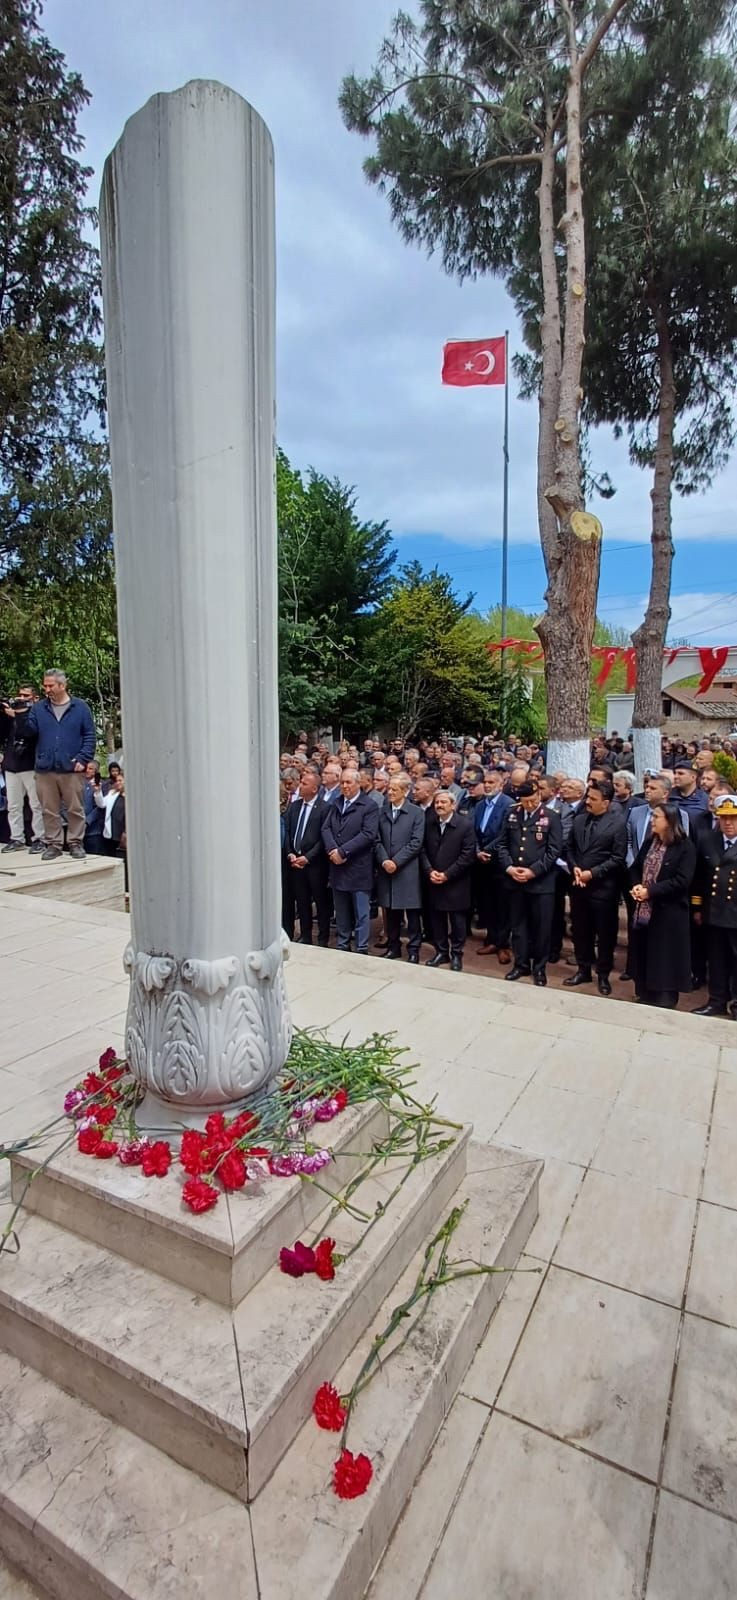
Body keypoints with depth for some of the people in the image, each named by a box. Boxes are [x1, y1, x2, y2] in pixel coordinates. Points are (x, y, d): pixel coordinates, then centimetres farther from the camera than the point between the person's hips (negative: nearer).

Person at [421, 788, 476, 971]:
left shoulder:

═══

### Work request
Give the complete material again, exactly as written. Do not include the pictures.

### Answer box
Body keypoints with depth for some of the people in the image, each named by a box. Boxes are [x1, y1, x2, y2] in pixel coordinates. Points are (x, y, d): pixel coordinates, then centimetres farther from the camera than the point between the person's hips (negative: nearer).

Person at [421, 788, 476, 971]:
left shoulder:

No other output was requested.